Your assignment
Write the next part of the passage on Pierre de Bérulle and the French School of Spirituality, starting after its final sentence.

Excerpted passage
It was Madame de Gondi, (Marguérite de Silly) who led Vincent
to found the Congregation of the Mission. Vincent
eventually moved from Pierre de Bérulle to
André Duval
for his spiritual direction.
Life
Pierre de Bérulle
was born in the province of Champagne, France, at the château
of Cérilly near Troyes on February 4, 1575. He
came from a distinguished family of magistrates.
After classical studies with
the Jesuits, and at the Sorbonne in Paris, he was ordained to
the priesthood in 1599.
From his youth and even before his ordination, he
devoted himself to the conversion of the Huguenots . After
being ordained he was made chaplain to Henry IV (Henry of
Navarre) and, in company with his friend Cardinal du Perron
and St. Francis de Sales, he continued his labours for the
conversion of the Huguenots. He is generally regarded as
being the initiator of the so-called French School of
Spirituality,
and he founded the Congregation of the
Oratory in France. He was a writer, a statesman, a
theologian and a mystic, deeply involved in Church renewal in
France in the seventeenth century, and was made a Cardinal in
1627. He died in October 1629.
The French School
of Spirituality
It
has been customary to designate as the French School a
powerful spiritual, missionary, and reform movement that
animated the Church in France in the early seventeenth
century. Pierre de Bérulle is considered as the leader of this
movement, and he was joined by people like Charles de Condren,
Jean-Jacques Olier, and Jean Eudes, . The movement had
many followers e.g., Louis de Montfort, John Baptist de
la Salle, Louis Lallemant, etc.
The main
characteristics of the movement were:
A deep mystical
experience. Each of the leaders was a true mystic, nourished
on Scripture, especially the writings of St. Paul and St.
John.
A stress on
specific aspects of the Christian faith and Christian
living: a sense of God’s grandeur and of adoration; a
relationship with Jesus lived out mainly through communion
with his "states," his mysteries, his filial and apostolic
sentiments; great devotion to the Holy Spirit, the Spirit of
the risen Christ; the necessity for each Christian to
surrender to the Spirit’s action; a highly theological
contemplation of Mary’s mysteries.
A mystical sense
of the Church as the Body of Christ continuing and
accomplishing the life of Jesus, his prayer and mission.
A certain
Augustinian view of man that underlines the pessimistic but also strongly
stresses positive and optimistic elements: "man, pure
capacity for God."
An extremely
strong apostolic and missionary commitment.
A detailed and
well-adapted method for instructing others: methods of
prayer, vows of servitude, and various other commitments and
Consecrations.
A special
concern for the dignity of priests, their holiness and
formation.
The main Christian
attitudes of the members of the movement are adoration and
"religion" (respect and love) towards the Father, adherence or
"communion" to the filial and apostolic sentiments of Jesus,
surrender to his Holy Spirit, and "true" devotion to Mary, in
whom Jesus lives and reigns and who introduces us into his
mysteries.
While Vincent de
Paul was of course part of the Church Reform movement of the
time, he is not generally regarded as part of the French
School. As time went on, the spirituality and theology of
de Bérulle and the French School sat less and less
comfortably with Vincent.

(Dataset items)
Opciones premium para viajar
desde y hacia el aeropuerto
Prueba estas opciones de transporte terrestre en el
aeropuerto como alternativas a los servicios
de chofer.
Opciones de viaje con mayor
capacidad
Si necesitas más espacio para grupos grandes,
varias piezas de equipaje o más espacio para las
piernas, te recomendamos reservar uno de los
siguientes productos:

--

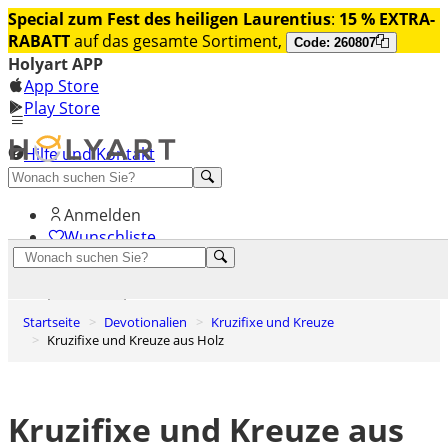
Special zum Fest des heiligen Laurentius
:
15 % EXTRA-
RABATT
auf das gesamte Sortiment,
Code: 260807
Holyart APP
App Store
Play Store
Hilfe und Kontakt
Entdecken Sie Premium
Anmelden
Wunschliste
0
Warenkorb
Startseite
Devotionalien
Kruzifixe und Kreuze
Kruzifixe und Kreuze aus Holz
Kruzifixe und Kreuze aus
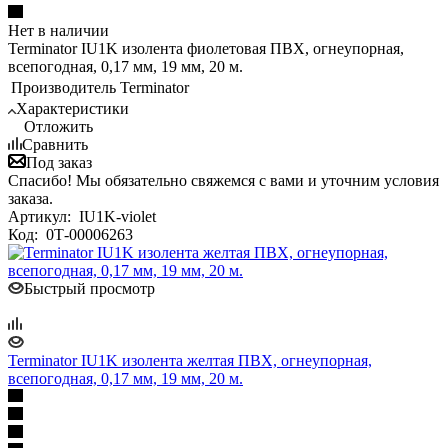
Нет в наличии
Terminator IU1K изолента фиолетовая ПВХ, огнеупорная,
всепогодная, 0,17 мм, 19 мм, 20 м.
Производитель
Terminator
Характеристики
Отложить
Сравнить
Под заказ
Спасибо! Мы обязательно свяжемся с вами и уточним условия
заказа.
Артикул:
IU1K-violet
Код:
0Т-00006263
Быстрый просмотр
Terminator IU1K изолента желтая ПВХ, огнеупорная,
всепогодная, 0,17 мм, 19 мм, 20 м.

==

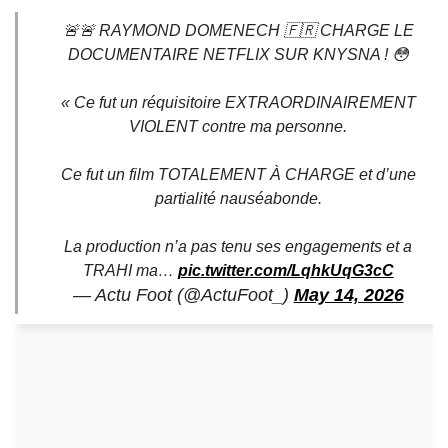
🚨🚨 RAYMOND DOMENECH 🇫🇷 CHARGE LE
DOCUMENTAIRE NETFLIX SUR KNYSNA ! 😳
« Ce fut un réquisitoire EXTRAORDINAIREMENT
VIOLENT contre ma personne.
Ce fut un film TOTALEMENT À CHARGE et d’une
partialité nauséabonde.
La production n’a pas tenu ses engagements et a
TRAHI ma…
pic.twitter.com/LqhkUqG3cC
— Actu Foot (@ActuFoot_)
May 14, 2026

Written reply
The Oratory
St Philip Neri
founded the Congregation of the Oratory in Rome in
1575. This new community was to be a congregation of secular
priests living under obedience but bound by no vows. Another
characteristic of the institute was the fact that each house
was independent. The object of the institute was
threefold: prayer, preaching, and the sacraments - for
the purposes of ecclesiastical renewal.
By the time de Bérulle came to
found the Congregation of the Oratory in France in
1611, it had been established in a number of places
beyond Rome.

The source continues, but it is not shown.